During Donald Trump's transition to the White House, Eric Bolling was reportedly in the running for a job in the Commerce Department. He just landed a gig that is even better for him — and for Trump.
Bolling, a former commodities trader and New York Mercantile Exchange board member, will launch his own show on Fox News on May 1, giving him a big platform from which to cheer on the president.
And he will most certainly be cheering. Bolling was an early and enthusiastic Trump supporter and has a book coming out in June called “The Swamp: Washington's Murky Pool of Corruption and Cronyism and How Trump Can Drain It.”
Bolling is currently part of the ensemble cast of “The Five,” which will move from 5 p.m. to 9 p.m. Tucker Carlson, now in the 9 p.m. slot, will take over the 8 p.m. hour vacated by Bill O'Reilly, who is leaving the network after an advertiser exodus prompted by sexual-harassment allegations that he denies. As of next month, Bolling will host the 5 p.m. slot.
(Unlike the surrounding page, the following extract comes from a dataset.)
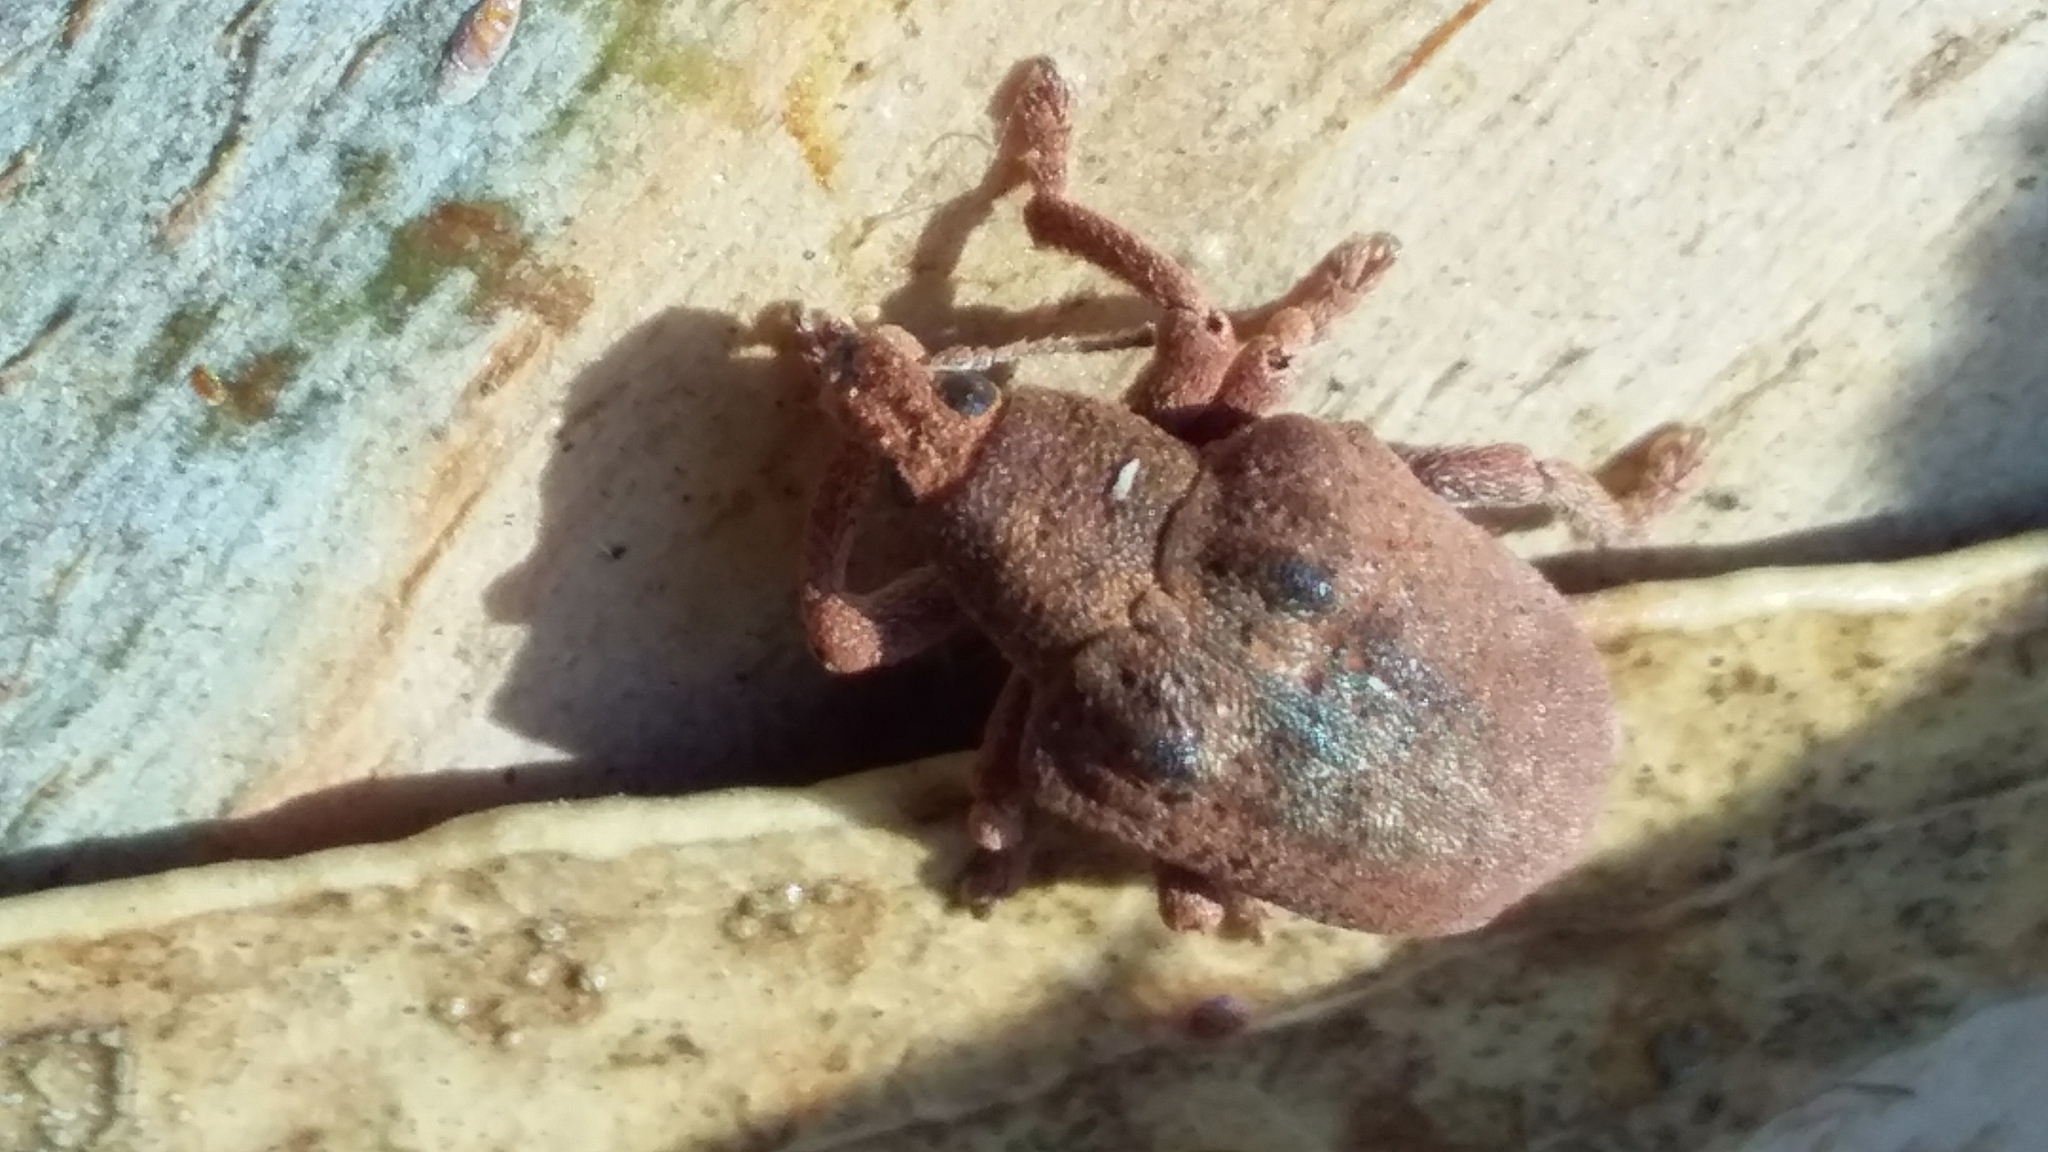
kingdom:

Bolling's promotion is a win for Trump and the latest sign that Fox News's lineup is becoming even more favorable to the president than it was during the general election. Bolling will presumably be joined by network contributors and guests with different takes, but with him leading the commentary, the 5 p.m. hour is about to be more Trump-friendly.
In prime time, Carlson is a bigger Trump booster than O'Reilly, who occasionally offered harsh commentary and used his rapport with the billionaire to slip some tough questions into interviews. “The Five” — a rotating panel to comprise Juan Williams, Dana Perino, Greg Gutfeld, Jesse Watters, Bob Beckel and Kimberly Guilfoyle — will provide mixed views but figures to be more pro-Trump overall than Megyn Kelly's program was in the same time slot.
More broadly, the tone of Fox News commentary on Trump has warmed dramatically since the Republican primary, when Trump was so infuriated by the network's critical coverage that he briefly boycotted all shows and refused to participate in a debate that featured Kelly as one of three moderators.
Bolling, however, has been on Trump's side since the beginning of the campaign, and he rivals Sean Hannity for loyalty. On the day after Trump entered the race, at a time when many political commentators — even conservative ones — panned his debut speech as offensive and unserious, Bolling went to bat for him. (“Went to bat” is a fitting metaphor, by the way, because Bolling was drafted by the Pittsburgh Pirates in 1984. He hit .184 in one minor-league season.)
“Look, I'm not Donald Trump's spokesperson,” Bolling said on June 17, 2015, “but I will tell you I understand where he's coming from. We need to get tough with China. We need to get tough with all the other countries that are dumping their goods into America without any fees.”
By July of that pre-election year, Bolling was referring to himself as “a fan” of Trump. Like any good fan, Bolling can rationalize almost anything that the object of his fandom does.
When Trump, in a wild exaggeration, claimed later in the primary that “thousands and thousands” of New Jersey Muslims celebrated on rooftops as the World Trade Center collapsed on Sept. 11, 2001, Bolling gave him a pass.
“Whether or not it was a thousand, thousands, a few hundred, a handful, who cares?” he asked on “The Five.” “There were Muslims.”
“I remember video,” Bolling insisted. “I don't remember if it was Pakistan or Patterson.”
Gutfeld informed him that it was Pakistan and said the number matters, but Bolling disagreed.
“It doesn't really matter,” he said, “because I know there were Muslims and Muslim groups who were happy that the World Trade Center came down.”
In March, after the failure of a Republican health-care bill, Bolling argued that “this is a win for Donald Trump” — even though Trump had backed the ill-fated legislation.
“It may look like a loss,” Bolling said, “and the Democrats are going to paint it like a loss, but it's a changing of the guard.”
He blamed the bill's failure on House Speaker Paul Ryan and Senate Majority Leader Mitch McConnell and reasoned that a defeat for “the establishment, old-school Republicans in D.C.” amounted to a win for Trump, who — again — was on Ryan and McConnell's team.
There is no such thing as a loss for Trump.
Bolling also is willing to heap undeserved credit on Trump, as he did earlier this month when comparing economic benchmarks such as the average home value and unemployment rate in the first quarter of Trump's presidency with those in the first quarter of Barack Obama's.
“Look at these numbers,” Bolling said. “It's insane.”
Perino countered that the comparison was “so unfair,” and Gutfeld pointed out that the improvement “is essentially all from Obama,” since early-term economic figures are more indicative of the conditions a president inherits than those he has helped to create.
“You could actually change it to Obama and Bush,” Perino added — and she was George W. Bush's press secretary.
On his new show, Bolling won't have to worry about fact-checks and pesky context from Perino and Gutfeld. That is great news for Trump.